TASK GOAL
Below are entries to reproduce exactly, apart from their pictures.
● ● ● ● ● ● ●
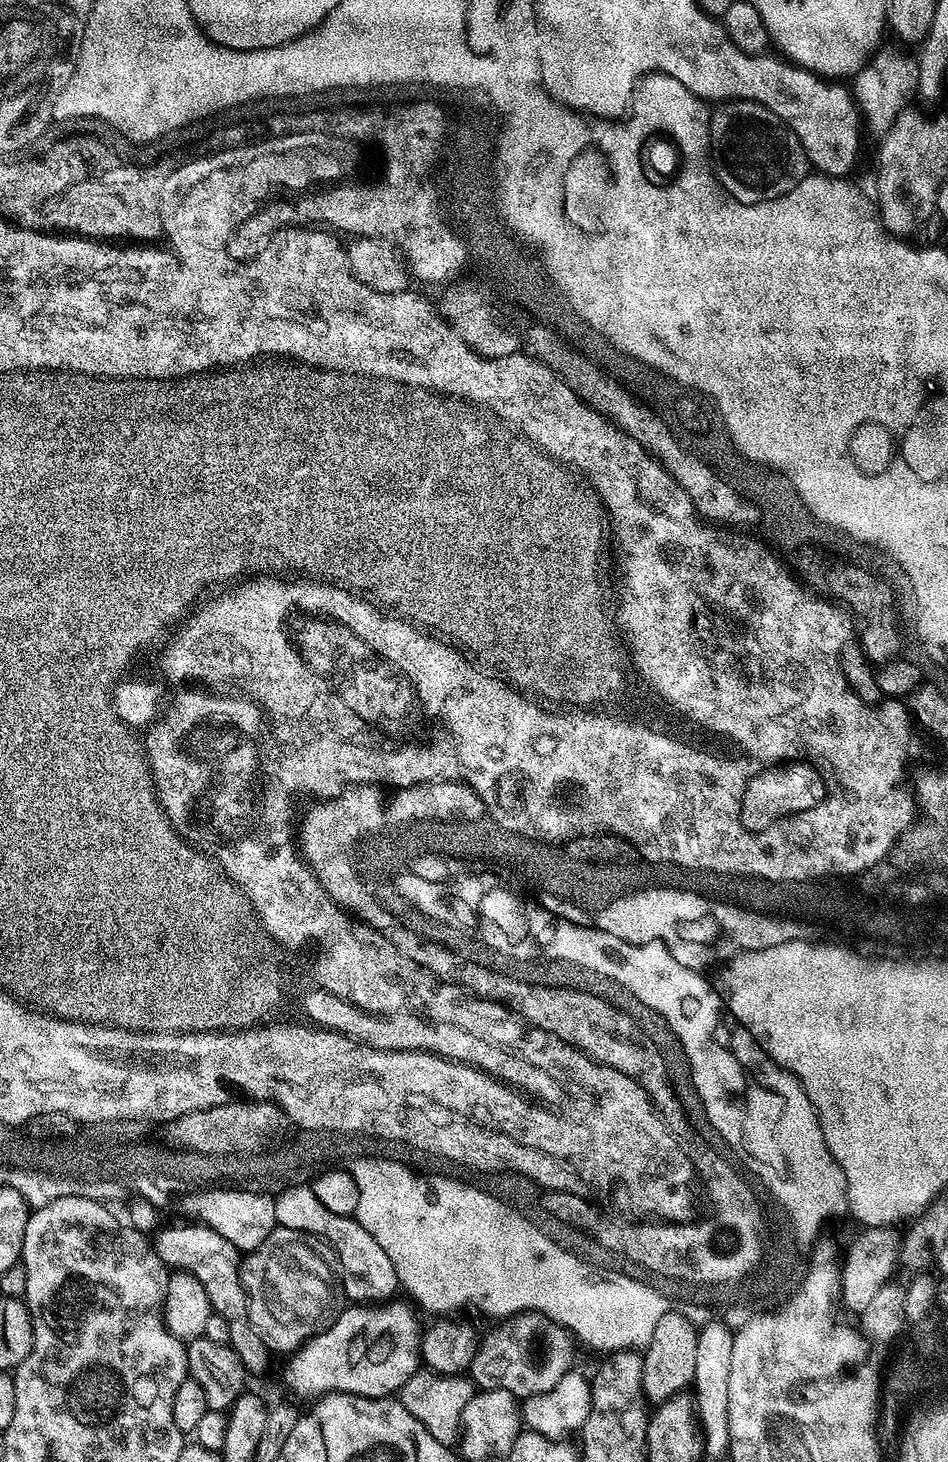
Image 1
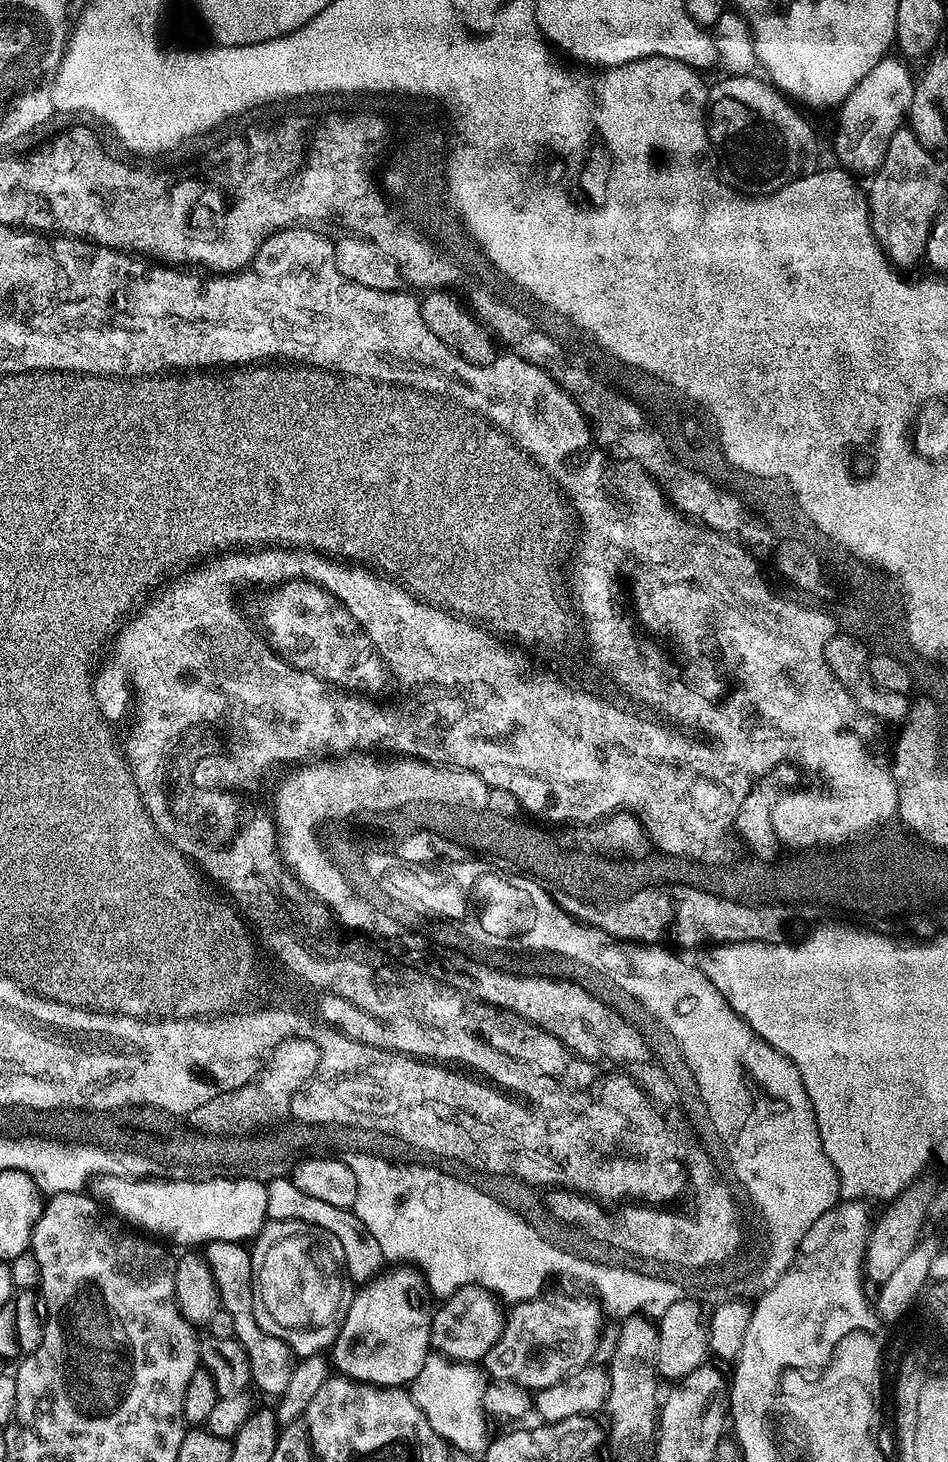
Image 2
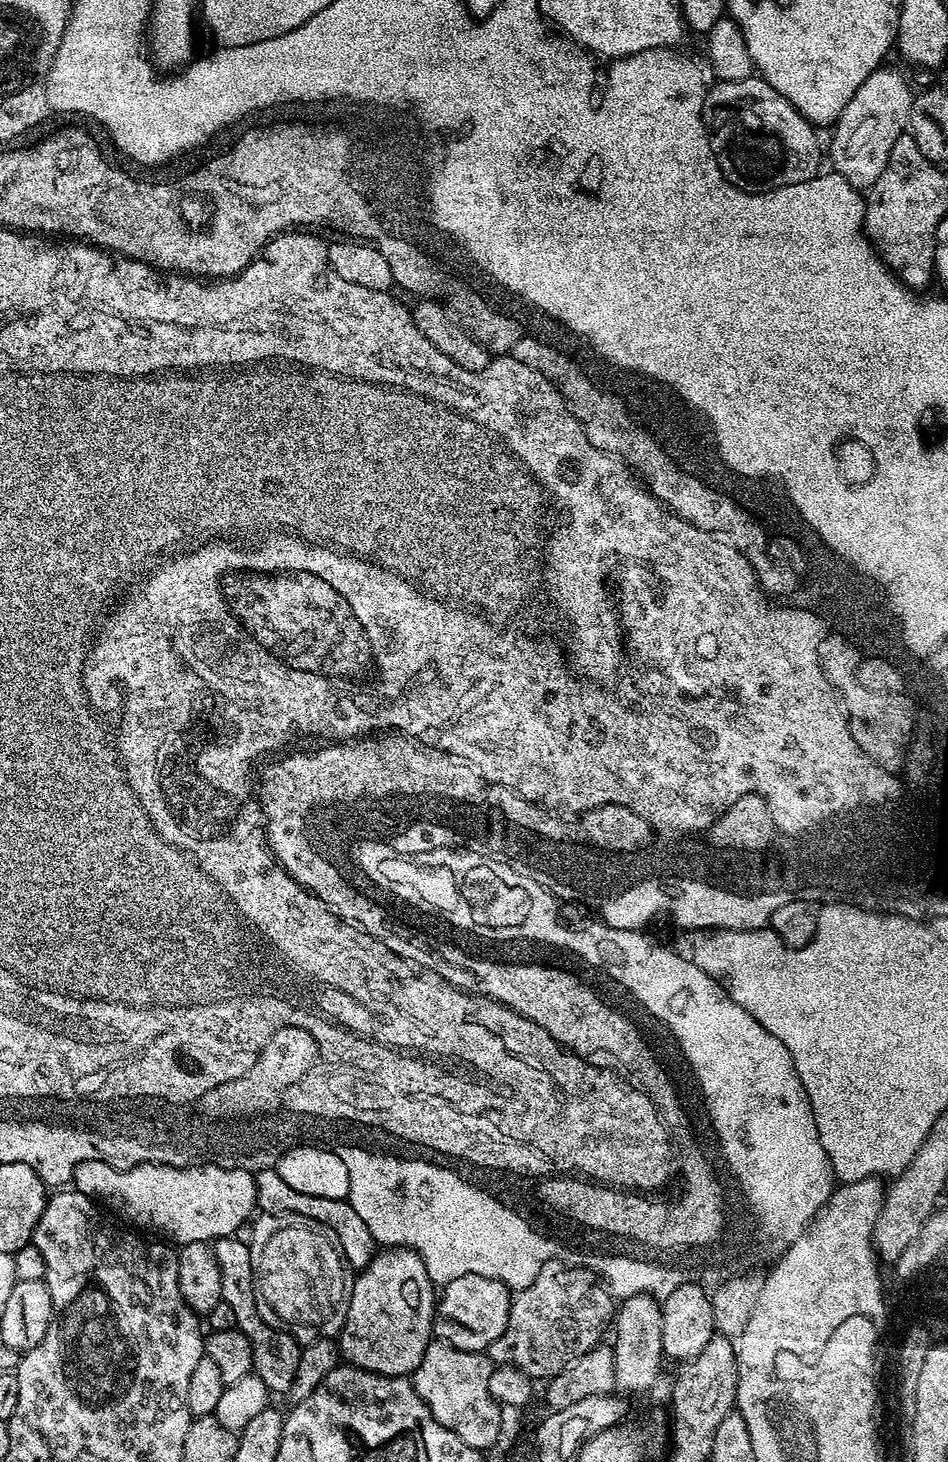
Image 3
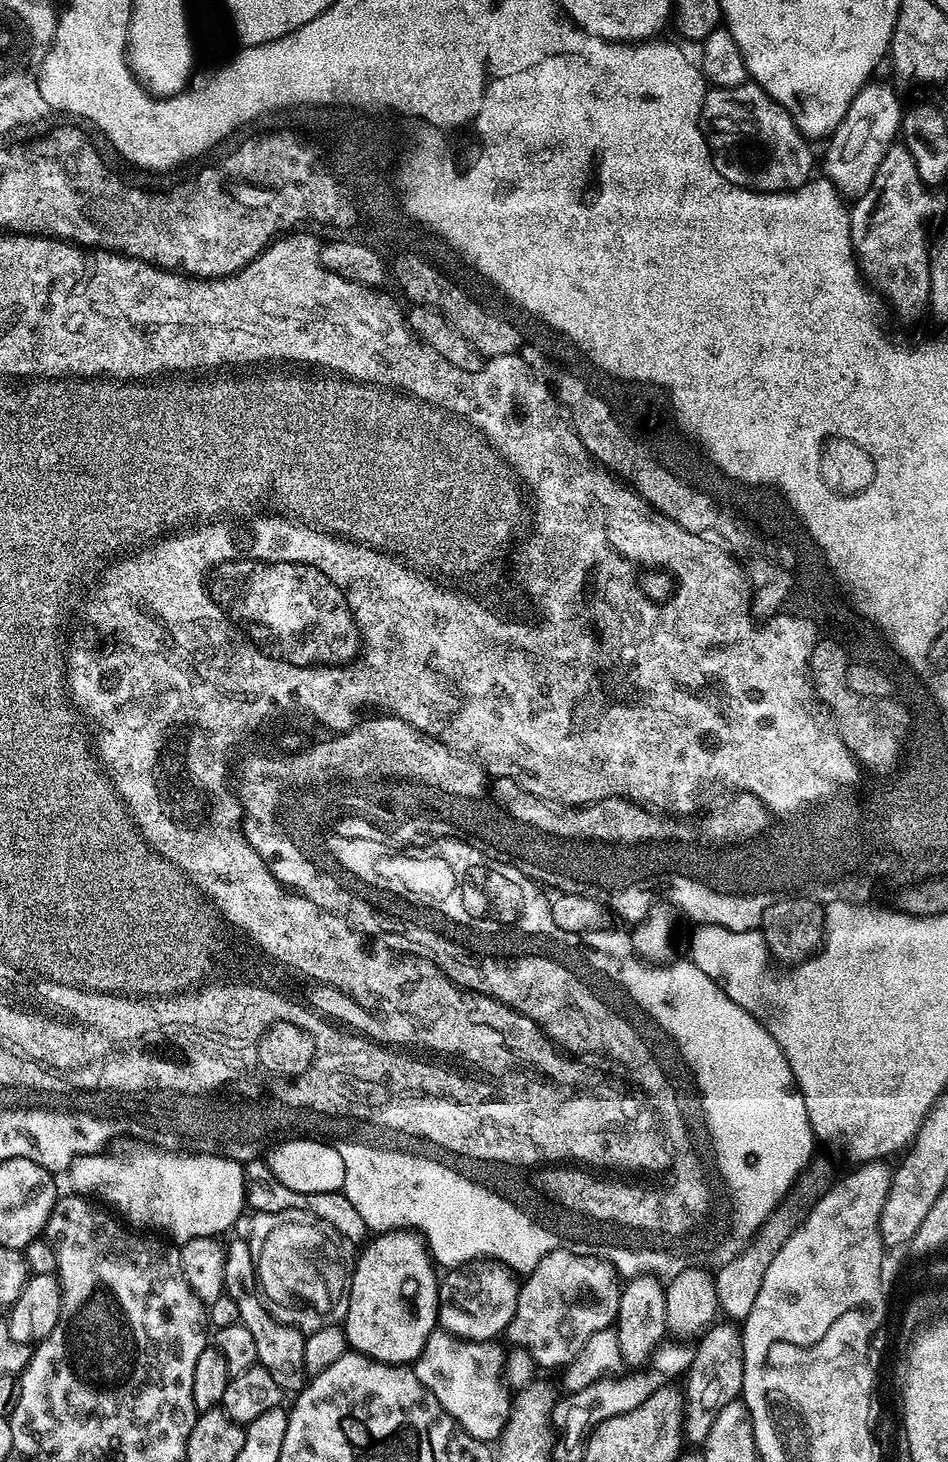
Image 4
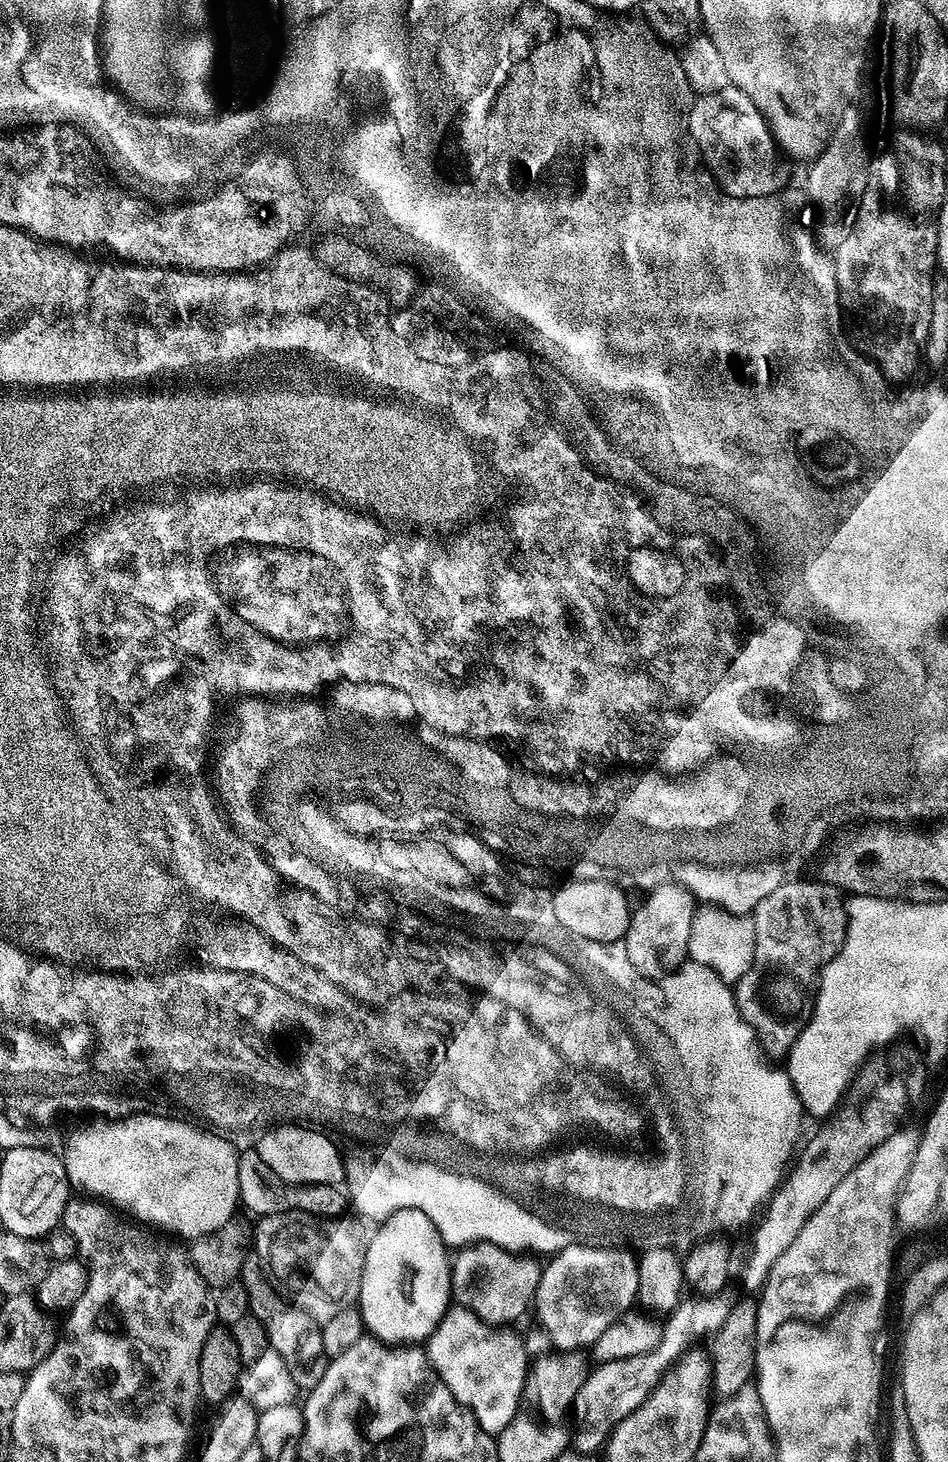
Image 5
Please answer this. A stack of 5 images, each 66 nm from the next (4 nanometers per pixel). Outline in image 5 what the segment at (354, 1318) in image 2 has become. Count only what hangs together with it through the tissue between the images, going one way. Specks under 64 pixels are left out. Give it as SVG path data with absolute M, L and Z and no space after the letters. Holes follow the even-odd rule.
● ● ● ● ● ● ●
EXERCISE SOLUTION
Image 1
Image 2
Image 3
Image 4
Image 5
Please answer this. A stack of 5 images, each 66 nm from the next (4 nanometers per pixel). Outline in image 5 what the segment at (354, 1318) in image 2 has become. Count only what hangs together with it through the tissue between the images, going one way. Specks under 64 pixels are left out. Give it as SVG path data with absolute M, L and Z and no space after the letters. Holes follow the even-odd rule.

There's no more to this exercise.